At the Jewish Enrichment Center, we have a pretty well-established practice of coming up with our classroom rules collaboratively. Children first think of what they hope to do this year– their “hopes and goals.” Then, they decide together what three or four general rules for the classroom will support them in taking care of themselves, each other, and the environment and materials, such that they can achieve their hopes and goals.
This year, while sticking with the overall structure, I changed the details a little bit: First, ענפים (Anafim, “branches” for 3rd-4th grade children) filled out surveys about their favorite kinds of activities and explorations, and told me more about the kinds of things they wish they could do here more often.
Then, the children broke up into affinity groups based on their responses, and designed rules that would support their successful learning during that desired activity. (I made this change because the ideas the children shared in the old format were starting to seem a little automatic- after several years of a similar prompt, it seemed like it wasn’t drawing out deep thinking and new answers any more.)
I had some predictions about their favorite activities. Building with popsicle sticks, dioramas, cardboard projects, and using clay are requests I often hear, and one or two children sometimes mention drama. But on Sunday morning, I was surprised.

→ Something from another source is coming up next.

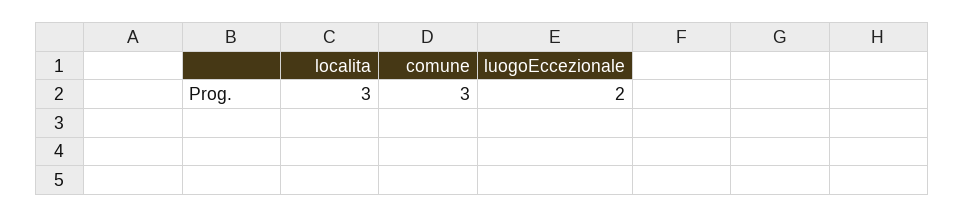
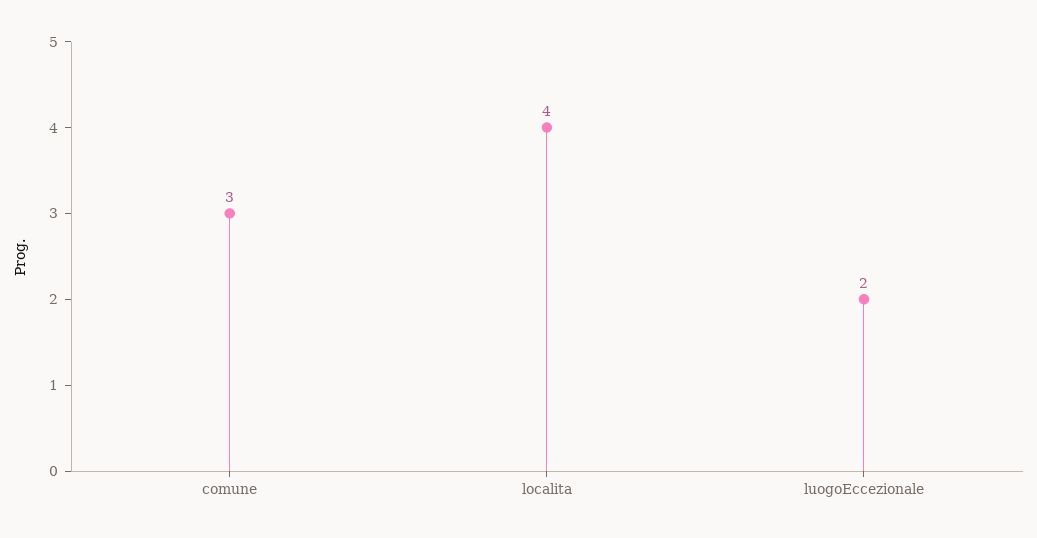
localita: 3 -> 4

“I want to do more skits!”
Five out of the eight children present that morning listed drama as one of their first choices. So, over כיבוד (kibud– snack), one of the groups worked together on coming up with classroom rules that would support making more skits.
Their preliminary classroom rules: Include everyone’s ideas, respect everyone’s work, keep your body under control.
Then it was time to switch into text study. Their assignment was first to review all of the text we’ve explored so far, from Genesis 18-19, with their חברותא (chavruta, learning partner) and then find a way to retell it. I listed the most commonly requested options: build it with natural materials, draw it, create a collage…
Two groups approached me. “Can we turn it into a skit?”
Well, it wasn’t in the plan. And we’d never tried it before. It would be an awfully quick turn-around.
And you know what? It wasn’t easy!
One of the children reflected, “We didn’t have enough time to really plan the whole thing.”
Another said, “We need more time and also we could make the props better.”
“We should write out the lines.”
It was also hard for some of the children who’d been working on other projects to quickly switch gears and become an audience. Still, at the end of the day, I asked every child about one of the classroom rules the “skits” group had come up with. “What’s one way you respected everyone’s work today?”
And every child had an answer.
Time to do some research on supporting drama activities in the classroom! What a fun, unexpected new adventure in ענפים (Anafim)!